The Israel Space Agency at the Ministry of Science and Technology on Sunday launched the annual Israeli Space Week, in which events related to space are offered free of charge in locations throughout Israel.

Israeli Space Week is held around the anniversary of the Space Shuttle Columbia, which occurred on February 1, 2003, when Columbia disintegrated as it re-entered Earth's atmosphere, killing all seven crew members on board, including the first Israeli astronaut, Ilan Ramon.

Among the guests as Israeli Space Week is NASA astronaut Ricky Arnold, who told Arutz Sheva, “We’re here today to inspire the next generation of explorers in space, but we’re also here honoring and celebrating the legacy of the crew of the Space Shuttle Columbia.”

When asked by young children what it means to be an astronaut, Arnold replies, “[It’s] a lot of hard work, a little bit of luck and a really cool job. We’re very fortunate in what we get to do but space is there for all of us with a little hard work.”

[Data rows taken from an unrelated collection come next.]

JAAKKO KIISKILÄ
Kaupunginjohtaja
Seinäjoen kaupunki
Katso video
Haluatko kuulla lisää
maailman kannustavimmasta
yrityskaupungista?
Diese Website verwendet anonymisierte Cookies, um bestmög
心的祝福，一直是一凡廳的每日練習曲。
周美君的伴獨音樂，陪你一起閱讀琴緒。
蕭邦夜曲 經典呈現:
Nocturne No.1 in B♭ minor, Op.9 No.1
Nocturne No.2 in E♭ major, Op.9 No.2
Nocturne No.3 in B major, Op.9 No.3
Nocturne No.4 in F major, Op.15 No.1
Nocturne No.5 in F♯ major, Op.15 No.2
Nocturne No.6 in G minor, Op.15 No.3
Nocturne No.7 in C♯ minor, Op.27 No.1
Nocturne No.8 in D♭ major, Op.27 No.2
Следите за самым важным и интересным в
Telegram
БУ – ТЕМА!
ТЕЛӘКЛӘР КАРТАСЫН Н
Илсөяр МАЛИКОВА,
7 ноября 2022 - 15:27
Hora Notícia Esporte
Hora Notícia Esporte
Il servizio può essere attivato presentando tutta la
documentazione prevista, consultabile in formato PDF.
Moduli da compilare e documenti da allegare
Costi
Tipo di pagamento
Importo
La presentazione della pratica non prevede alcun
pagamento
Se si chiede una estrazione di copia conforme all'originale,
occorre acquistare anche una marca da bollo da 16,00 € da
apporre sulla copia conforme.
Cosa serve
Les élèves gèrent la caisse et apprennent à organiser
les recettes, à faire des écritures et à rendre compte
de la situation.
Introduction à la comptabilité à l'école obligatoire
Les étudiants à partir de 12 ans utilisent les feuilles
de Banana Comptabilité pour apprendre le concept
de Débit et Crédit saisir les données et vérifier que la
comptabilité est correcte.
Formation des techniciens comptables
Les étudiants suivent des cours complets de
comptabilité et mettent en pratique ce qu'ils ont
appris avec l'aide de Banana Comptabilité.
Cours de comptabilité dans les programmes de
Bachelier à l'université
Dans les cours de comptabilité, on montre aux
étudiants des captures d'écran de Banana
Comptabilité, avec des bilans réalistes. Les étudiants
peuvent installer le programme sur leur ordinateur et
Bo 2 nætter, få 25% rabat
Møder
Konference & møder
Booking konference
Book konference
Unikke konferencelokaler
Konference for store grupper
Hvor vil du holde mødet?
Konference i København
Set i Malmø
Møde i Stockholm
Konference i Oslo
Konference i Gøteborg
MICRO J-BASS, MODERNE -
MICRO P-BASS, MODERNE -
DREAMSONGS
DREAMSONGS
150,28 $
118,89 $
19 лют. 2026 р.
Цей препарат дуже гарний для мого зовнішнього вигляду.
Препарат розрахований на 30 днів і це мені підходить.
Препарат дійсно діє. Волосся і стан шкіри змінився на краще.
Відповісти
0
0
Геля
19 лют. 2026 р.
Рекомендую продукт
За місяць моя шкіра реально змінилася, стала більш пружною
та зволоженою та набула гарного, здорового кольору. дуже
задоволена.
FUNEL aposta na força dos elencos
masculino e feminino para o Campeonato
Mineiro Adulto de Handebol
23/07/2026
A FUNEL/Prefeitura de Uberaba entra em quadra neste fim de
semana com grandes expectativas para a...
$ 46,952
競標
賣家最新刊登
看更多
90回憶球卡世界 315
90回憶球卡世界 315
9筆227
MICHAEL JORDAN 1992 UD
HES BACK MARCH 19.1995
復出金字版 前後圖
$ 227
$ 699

He expressed hope that there will be more Israeli astronauts in the future.

“When you get up to space and look down at this planet of ours, the first thing you think is, ‘I wish more people could sit here and see this.’ The more people that get that orbital perspective, the more surmountable our problems here on Earth are. You realize there are a lot of things we can solve.”

Science, Technology and Space Minister Ofir Akunis (Likud) urged all Israelis to take part in the free activities taking place throughout this week.

“Maybe the next astronaut will come from here,” he said.